Several errors are assigned in the admission of testimony. Many of the rulings complained of have not been pursued in the oral argument, and are too clearly correct to require notice. One or two which were pressed in argument may be noticed. An assistant clerk of the Court of Probate, John V. O'Brien, called by the appellant, had produced and identified all the records of the Court of Probate connected with the estate of Henry O. Hotchkiss, and they were laid in evidence. He was then asked if there were no records in the Court of Probate as to what was done with the mutual distribution, so-called, by the Court of Probate — whether it was received as a mutual distribution or not. It is now claimed that the exclusion of this evidence was the exclusion of a part of the record. If it was a part of the record, the record was the best evidence of it, and that was already in evidence. If it called for the witness' views of the purpose for which the paper was received, it was inadmissible. The evidence was properly excluded.
The appellant claimed that the testatrix was unreasonably and insanely opposed to the institution of marriage. She offered the divorced wife of William H. Hotchkiss, now dead, to testify to alleged statements of the testatrix, reported to the witness by her husband, to show that the testatrix was opposed to their marriage and encouraged a separation and divorce; and also to statements reported to have been made to him by the testatrix, contradictory of statements previously made by her, as tending to show mental incapacity.
This was properly excluded as mere hearsay.

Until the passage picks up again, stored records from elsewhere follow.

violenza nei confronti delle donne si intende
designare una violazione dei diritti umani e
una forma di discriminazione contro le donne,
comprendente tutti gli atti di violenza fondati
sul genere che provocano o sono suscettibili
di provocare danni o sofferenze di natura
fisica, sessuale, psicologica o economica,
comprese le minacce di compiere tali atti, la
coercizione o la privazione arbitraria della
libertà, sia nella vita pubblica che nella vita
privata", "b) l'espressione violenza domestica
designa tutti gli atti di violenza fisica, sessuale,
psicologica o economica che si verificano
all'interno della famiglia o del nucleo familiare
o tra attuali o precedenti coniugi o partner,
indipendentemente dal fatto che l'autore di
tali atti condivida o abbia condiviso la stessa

The appellant claims that she could not otherwise prove these facts sought to be proved, and so there was a necessity for resorting to hearsay testimony; that the circumstances were such as to guarantee the general trustworthiness of the evidence, and that it thus combined the two principles which Wigmore (Vol. 2, § 1420) says underlie the exceptions to the hearsay rule.
The necessity may be admitted, but the situation fails to furnish the circumstantial guaranty of trustworthiness. The statements of the husband sought to be proved were made many years ago, some of them nearly thirty. They were made by one who, as the appellant claimed to have proved, deceived the testatrix in contracting in Europe a secret marriage with a woman to whom she was opposed, and in living with his wife for two years in New Haven before knowledge of the fact came to the testatrix from others. He later separated from his wife and went west, and sought a divorce from her there. Statements by such a witness, made to his wife at a time when he was living separate from her, that the separation was caused by his mother, if not as likely to be false as to be true, were given under such circumstances as to call for a cross-examination of the witness.
The question asked Mrs. Elizabeth Hotchkiss as to the conversation which she had with her future husband concerning his trip to Europe and the arrangements made for her to follow him, and why he was doing it, was properly excluded as immaterial to the issues before the jury. For the same reason the statement made by Mrs. Goodno's father, Nathaniel Hotchkiss, when he was reading a letter of the testatrix relating to Mrs. Goodno's coming marriage, was properly excluded.
No appeal from the refusal to set aside the verdict as against the evidence was taken within the time fixed by statute, and the question of the correctness of that ruling is not properly before us. Error has been assigned upon that ruling, but has not been pursued in the brief or arguments of the appellant's counsel.